Web document revisions
══════

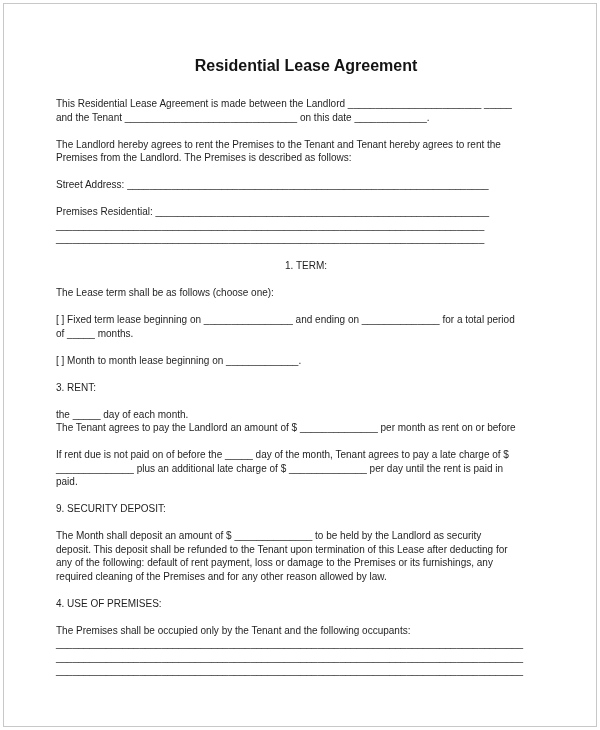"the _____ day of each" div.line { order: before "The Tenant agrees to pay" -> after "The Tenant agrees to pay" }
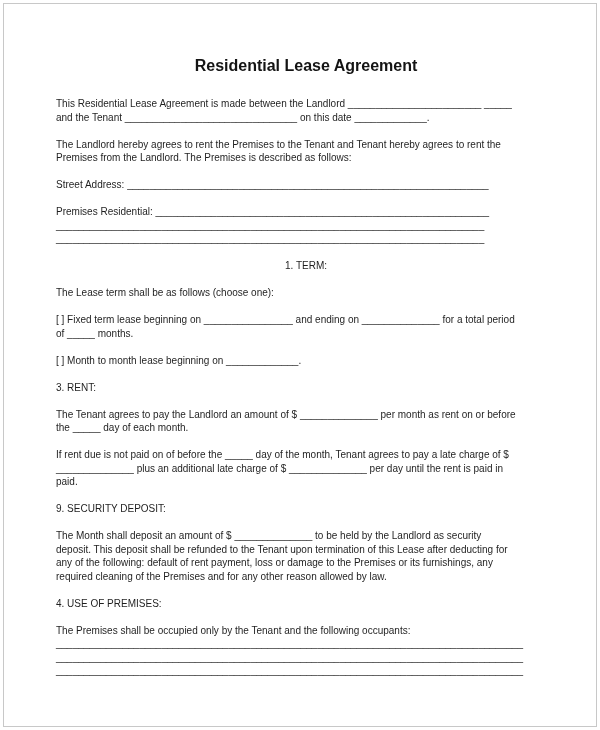"paid." div.line { text: paid -> upon }
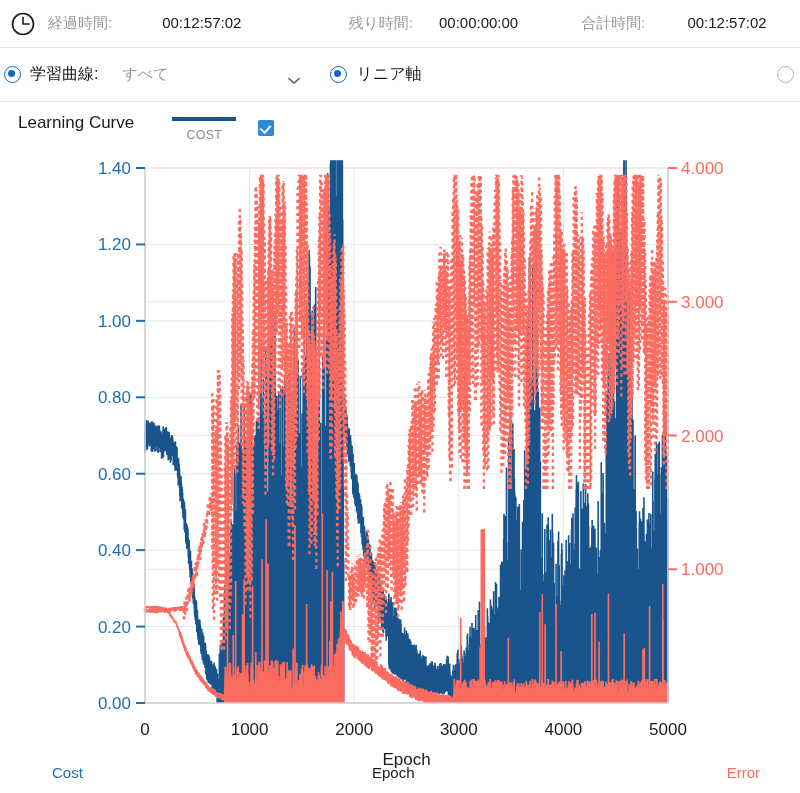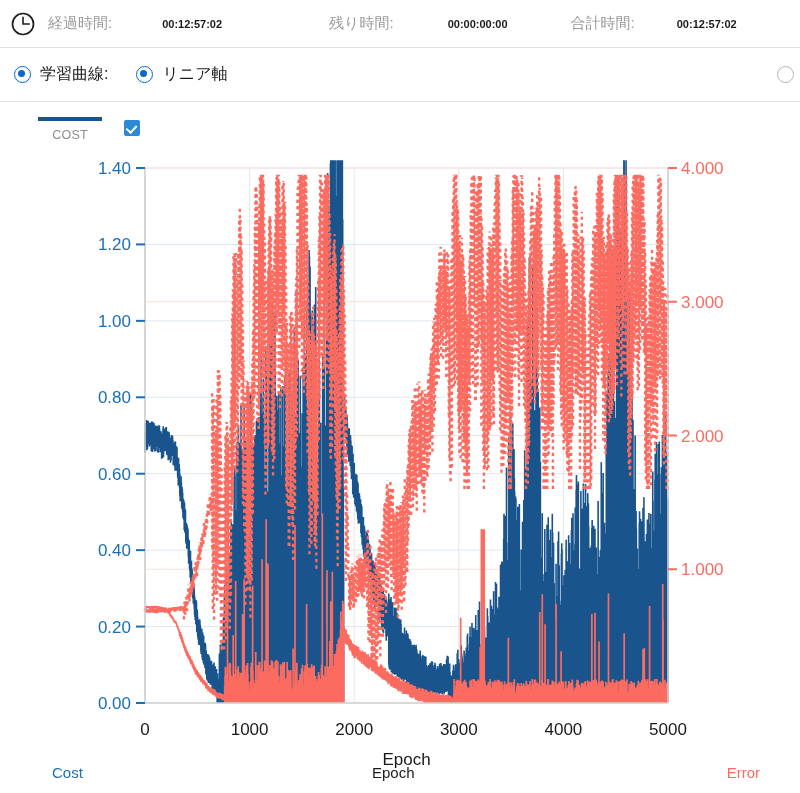"00:12:57:02" .time-value { font-size: 11px -> 15px; font-weight: 700 -> 400 }
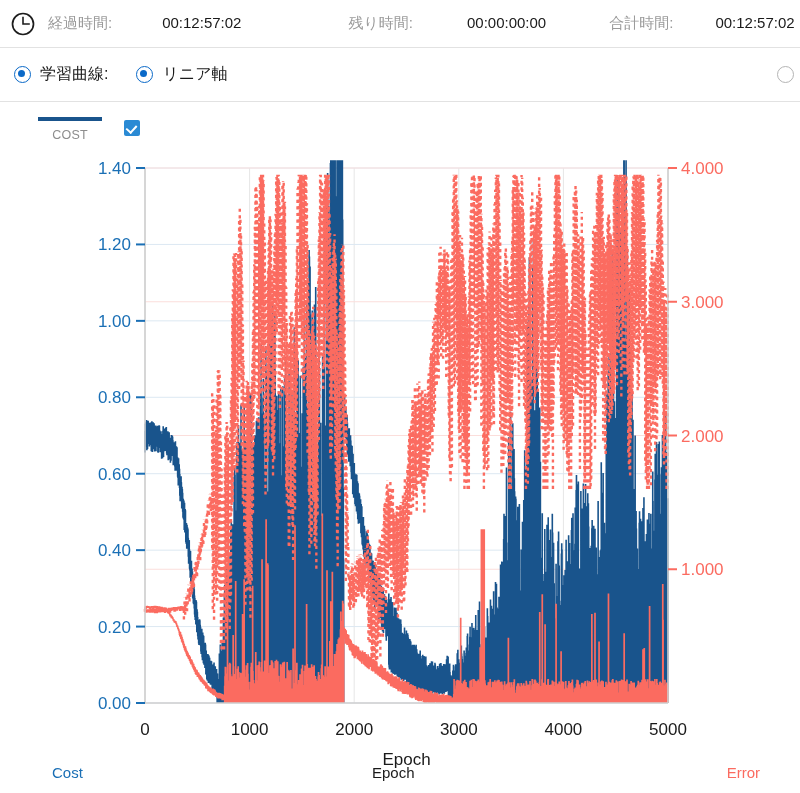"00:00:00:00" #time-remaining-value { margin-left: 54px -> 26px }
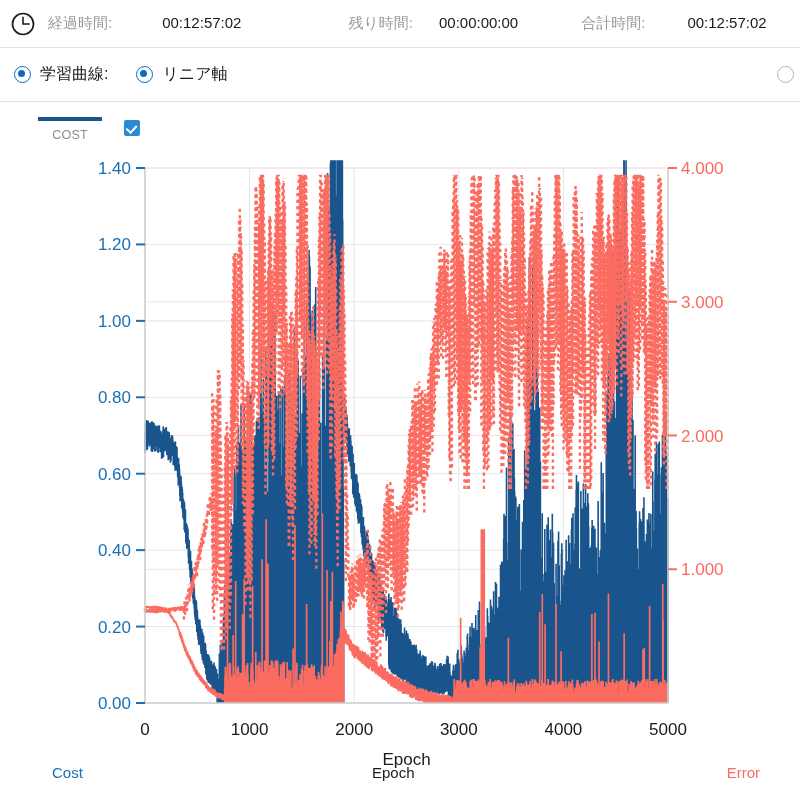"学習曲線:" #options-bar { padding-left: 10px -> none }
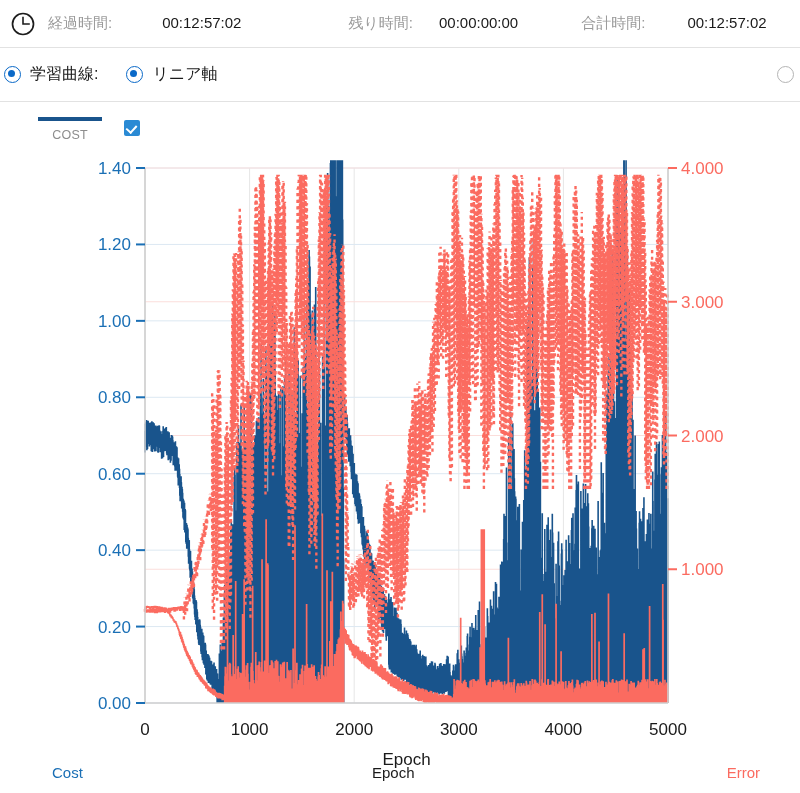"すべて" div { html: none -> <div> <span>すべて</span> <span> <svg> <path></path> </svg> </span> </div> }
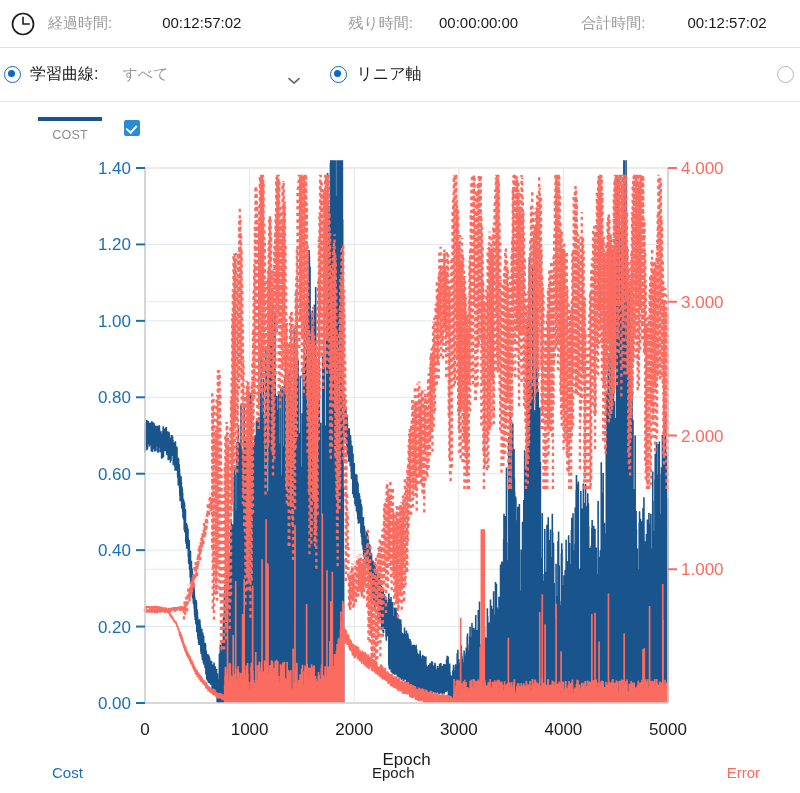"Learning Curve" div { html: none -> <div>Learning Curve</div> }
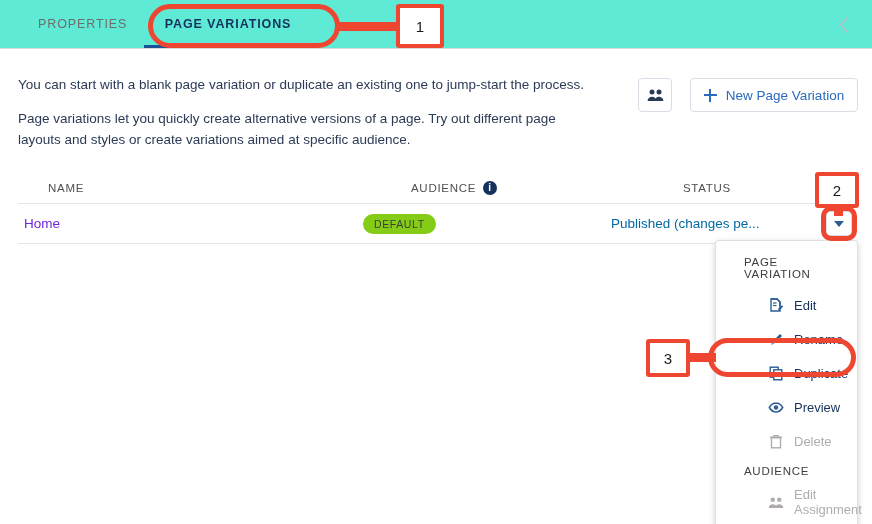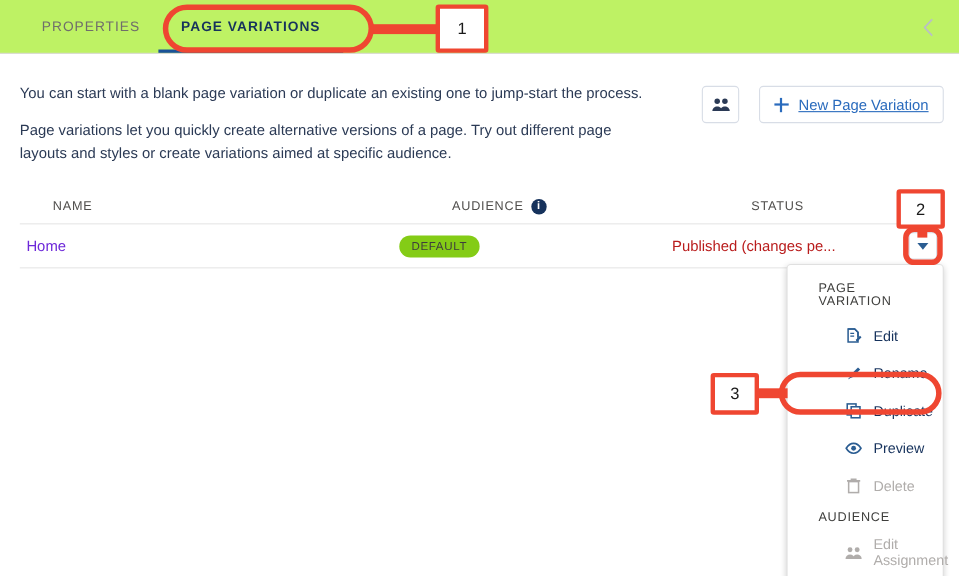"PROPERTIES" .tabbar { background: #bef264 -> #5eead4 }
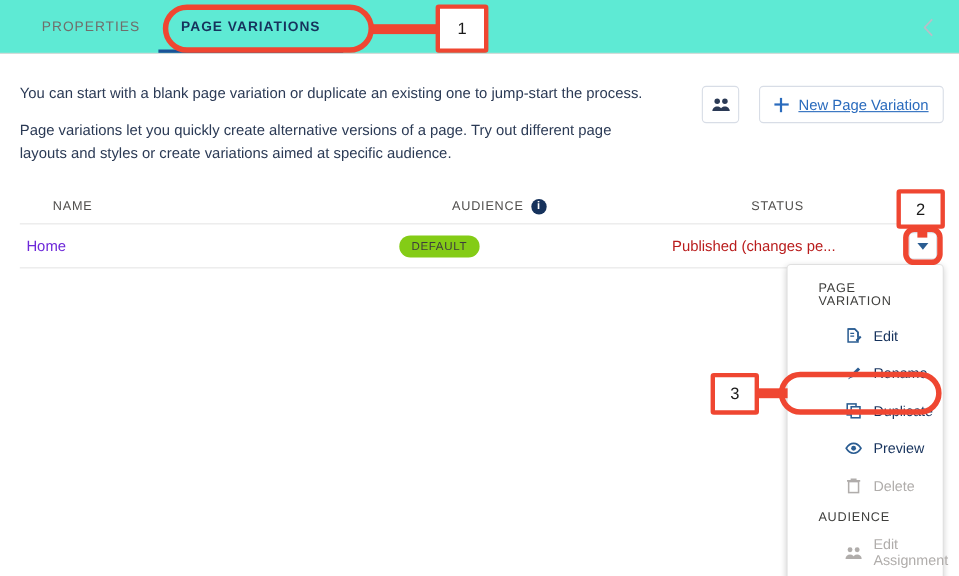"New Page Variation" .new-btn { text-decoration: underline -> none }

══════

Problem description:
The entries above are to be restated verbatim, with no pictures carried over.

Answer below:
"the _____ day of each" div.line { order: before "The Tenant agrees to pay" -> after "The Tenant agrees to pay" }
"paid." div.line { text: paid -> upon }
"00:12:57:02" .time-value { font-size: 11px -> 15px; font-weight: 700 -> 400 }
"00:00:00:00" #time-remaining-value { margin-left: 54px -> 26px }
"学習曲線:" #options-bar { padding-left: 10px -> none }
"すべて" div { html: none -> <div> <span>すべて</span> <span> <svg> <path></path> </svg> </span> </div> }
"Learning Curve" div { html: none -> <div>Learning Curve</div> }
"PROPERTIES" .tabbar { background: #bef264 -> #5eead4 }
"New Page Variation" .new-btn { text-decoration: underline -> none }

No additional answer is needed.